Tesla’s Austin Gigafactory appears to have started volume production of the $59,990 dual-motor Cybertruck while also ramping output of the wheel‑less, pedal‑less Cybercab robotaxi, aerial footage shows. Drone imagery captured rows of newly completed Cybertrucks ready for delivery and dozens of production‑spec Cybercabs staged on site, supporting Tesla’s plan for modest initial Cybercab volumes before a larger expansion later in 2026. Elon Musk has said Cybercab and Semi will begin at low volumes and scale exponentially by year‑end. The simultaneous progress suggests Tesla’s Unboxed manufacturing processes, autonomous driving development, and Optimus robot assembly expansion are maturing at the Austin campus.
A Tesla Semi electric tractor-trailer was photographed leaving the Austin Gigafactory carrying multiple Cybercab vehicles, marking one of the first visual records of Cybercab transport from the factory. The flatbed load and Semi match sightings since February 2026 as Cybercab production ramped at the Texas plant; earlier drone footage in April showed about 60 Cybercabs staged in the factory lot. Tesla has previously used Semi trucks for in-house logistics, including moving Cybertruck prototypes. Cybercab debuted in October 2024 and Tesla began rolling out a production line in February 2026. Tesla aims for 2 million annual Cybercabs at about $30,000 each and plans to expand autonomous taxi service to multiple U.S. cities in 2026–2027.

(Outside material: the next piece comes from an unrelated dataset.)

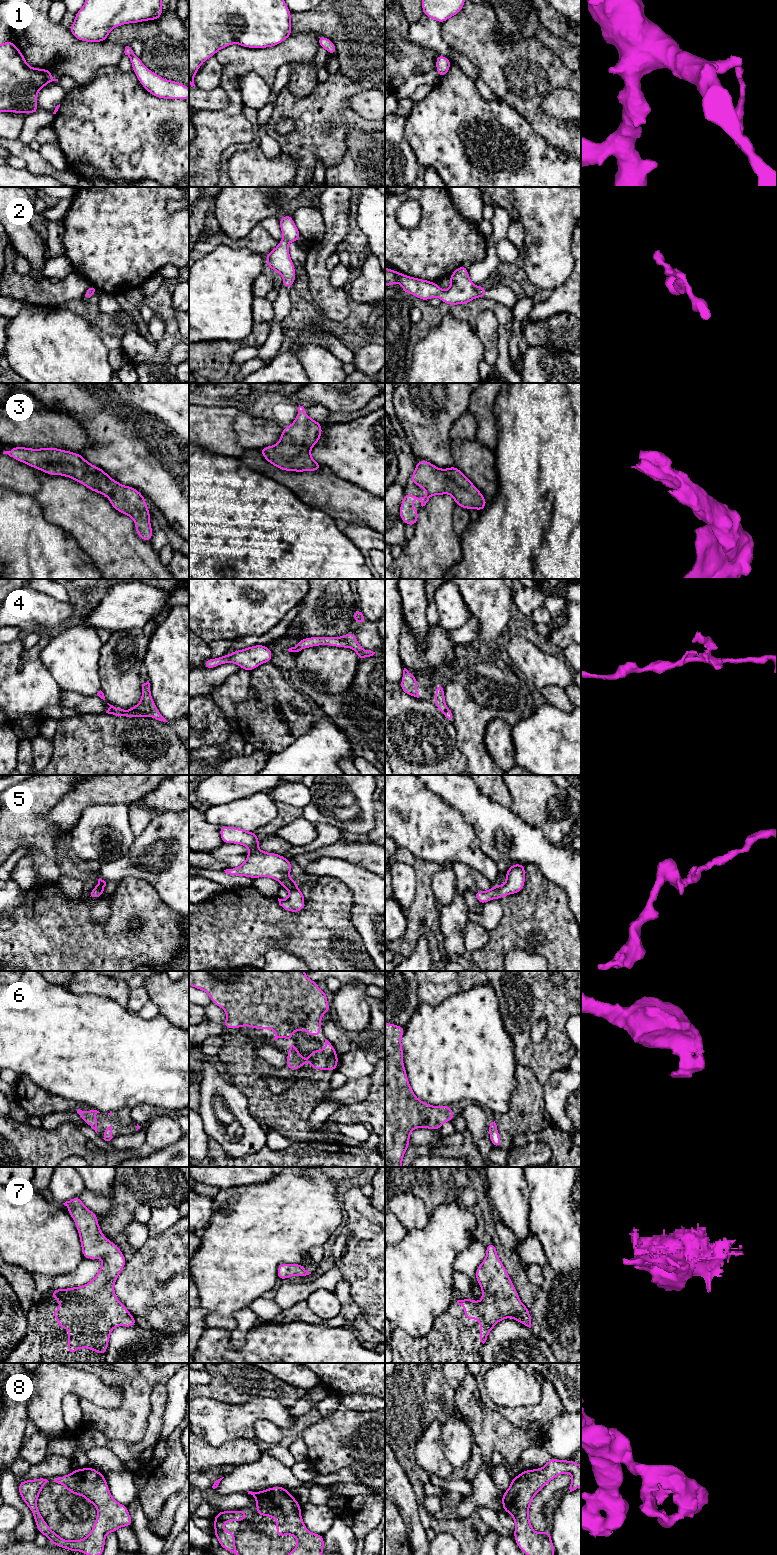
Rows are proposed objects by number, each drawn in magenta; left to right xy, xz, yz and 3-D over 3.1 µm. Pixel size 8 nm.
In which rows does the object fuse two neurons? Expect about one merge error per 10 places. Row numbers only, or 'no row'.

Tesla staged a high-profile pop-up in Miami Beach during the Miami Grand Prix fan festival, showcasing a Cybertruck towing a glass-display Cybercab autonomous taxi as part of a waterfront parade. The event is part of Tesla’s strategic market rollout for its robotaxi service, with Miami among seven U.S. cities slated for expansion in the first half of 2026 (including Dallas, Houston, Phoenix, Orlando, Tampa and Las Vegas); Austin already operates driverless robotaxis. Elon Musk projects robotaxi coverage to reach 25–50% of the U.S. by year-end and claims Cybercab production capacity could reach 5 million units annually, pricing below $30,000 and operating costs around $0.20/mile—targets tied to his compensation plan. Real-world pricing, cost and scale uncertainties remain.